List each line of the entries below that contains the string "para", copying every such line in full.

Text data extracted from pages
▼▼▼

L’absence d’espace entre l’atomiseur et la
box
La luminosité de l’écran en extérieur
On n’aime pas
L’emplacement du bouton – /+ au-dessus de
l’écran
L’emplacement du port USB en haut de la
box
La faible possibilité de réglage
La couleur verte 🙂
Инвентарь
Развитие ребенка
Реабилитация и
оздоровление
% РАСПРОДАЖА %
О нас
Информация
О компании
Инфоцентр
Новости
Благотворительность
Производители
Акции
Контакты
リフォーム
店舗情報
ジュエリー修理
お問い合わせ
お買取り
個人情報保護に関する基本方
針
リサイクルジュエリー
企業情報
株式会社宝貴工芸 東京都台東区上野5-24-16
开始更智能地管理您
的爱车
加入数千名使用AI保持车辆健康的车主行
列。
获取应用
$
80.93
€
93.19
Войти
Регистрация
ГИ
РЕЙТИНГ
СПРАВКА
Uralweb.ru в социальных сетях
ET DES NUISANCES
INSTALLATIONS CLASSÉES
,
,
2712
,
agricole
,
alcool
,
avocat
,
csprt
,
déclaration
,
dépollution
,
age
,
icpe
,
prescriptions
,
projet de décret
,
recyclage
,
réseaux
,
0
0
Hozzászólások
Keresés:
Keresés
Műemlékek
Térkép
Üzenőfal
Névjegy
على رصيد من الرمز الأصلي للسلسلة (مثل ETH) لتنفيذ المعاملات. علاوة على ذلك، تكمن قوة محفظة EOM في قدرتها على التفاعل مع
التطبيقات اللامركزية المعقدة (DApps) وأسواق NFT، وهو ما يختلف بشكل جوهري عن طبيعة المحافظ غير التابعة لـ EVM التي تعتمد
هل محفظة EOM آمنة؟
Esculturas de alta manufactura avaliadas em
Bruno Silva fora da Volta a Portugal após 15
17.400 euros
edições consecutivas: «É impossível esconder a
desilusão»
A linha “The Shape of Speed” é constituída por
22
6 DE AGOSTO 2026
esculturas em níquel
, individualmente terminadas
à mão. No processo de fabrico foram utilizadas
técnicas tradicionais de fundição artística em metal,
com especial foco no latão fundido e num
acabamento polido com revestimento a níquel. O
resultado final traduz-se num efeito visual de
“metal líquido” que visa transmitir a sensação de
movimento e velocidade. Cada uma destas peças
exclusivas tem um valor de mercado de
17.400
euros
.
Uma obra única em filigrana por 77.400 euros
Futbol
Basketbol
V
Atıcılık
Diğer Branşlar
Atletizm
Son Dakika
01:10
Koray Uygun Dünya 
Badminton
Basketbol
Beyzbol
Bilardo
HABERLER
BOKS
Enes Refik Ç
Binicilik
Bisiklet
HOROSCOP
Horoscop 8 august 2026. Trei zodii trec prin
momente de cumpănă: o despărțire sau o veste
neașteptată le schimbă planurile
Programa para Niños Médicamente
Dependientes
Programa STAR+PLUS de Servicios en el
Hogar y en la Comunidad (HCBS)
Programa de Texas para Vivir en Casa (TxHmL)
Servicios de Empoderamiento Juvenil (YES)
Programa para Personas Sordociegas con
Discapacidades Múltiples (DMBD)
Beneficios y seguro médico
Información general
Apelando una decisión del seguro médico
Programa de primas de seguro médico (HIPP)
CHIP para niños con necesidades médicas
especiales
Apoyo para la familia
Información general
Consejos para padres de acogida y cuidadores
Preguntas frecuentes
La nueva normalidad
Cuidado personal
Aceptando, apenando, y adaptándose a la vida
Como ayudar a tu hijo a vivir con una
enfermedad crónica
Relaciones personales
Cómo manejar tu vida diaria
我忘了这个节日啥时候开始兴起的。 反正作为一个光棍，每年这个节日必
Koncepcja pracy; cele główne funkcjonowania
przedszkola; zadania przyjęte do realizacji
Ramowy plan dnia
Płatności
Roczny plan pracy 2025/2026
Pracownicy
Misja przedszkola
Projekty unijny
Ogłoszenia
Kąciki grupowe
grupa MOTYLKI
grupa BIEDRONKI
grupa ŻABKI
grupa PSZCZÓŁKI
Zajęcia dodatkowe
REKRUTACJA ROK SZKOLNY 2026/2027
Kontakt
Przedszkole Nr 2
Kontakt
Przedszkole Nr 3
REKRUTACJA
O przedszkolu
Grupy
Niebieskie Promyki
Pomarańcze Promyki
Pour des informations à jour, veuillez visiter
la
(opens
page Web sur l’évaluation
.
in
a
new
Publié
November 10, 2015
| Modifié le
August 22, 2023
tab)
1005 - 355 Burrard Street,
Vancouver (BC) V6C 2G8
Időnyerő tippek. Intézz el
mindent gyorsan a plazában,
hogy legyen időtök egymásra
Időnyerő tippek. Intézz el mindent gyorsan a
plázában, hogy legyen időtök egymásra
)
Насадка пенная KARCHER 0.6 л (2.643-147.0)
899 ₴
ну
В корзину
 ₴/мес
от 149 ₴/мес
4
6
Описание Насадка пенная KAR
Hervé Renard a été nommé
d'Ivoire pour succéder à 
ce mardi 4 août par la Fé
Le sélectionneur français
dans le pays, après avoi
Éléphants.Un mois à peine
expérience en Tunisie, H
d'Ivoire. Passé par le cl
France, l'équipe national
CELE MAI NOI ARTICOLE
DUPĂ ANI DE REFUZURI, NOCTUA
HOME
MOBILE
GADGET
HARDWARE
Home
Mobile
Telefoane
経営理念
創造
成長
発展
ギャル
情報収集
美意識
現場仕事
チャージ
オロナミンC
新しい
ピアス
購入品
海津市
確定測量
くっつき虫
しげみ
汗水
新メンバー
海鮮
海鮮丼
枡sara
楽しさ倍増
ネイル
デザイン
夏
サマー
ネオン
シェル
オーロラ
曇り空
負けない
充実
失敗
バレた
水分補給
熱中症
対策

▲▲▲

Answer space
Programa para Niños Médicamente
Programa de Texas para Vivir en Casa (TxHmL)
Programa para Personas Sordociegas con
CHIP para niños con necesidades médicas
Apoyo para la familia
Consejos para padres de acogida y cuidadores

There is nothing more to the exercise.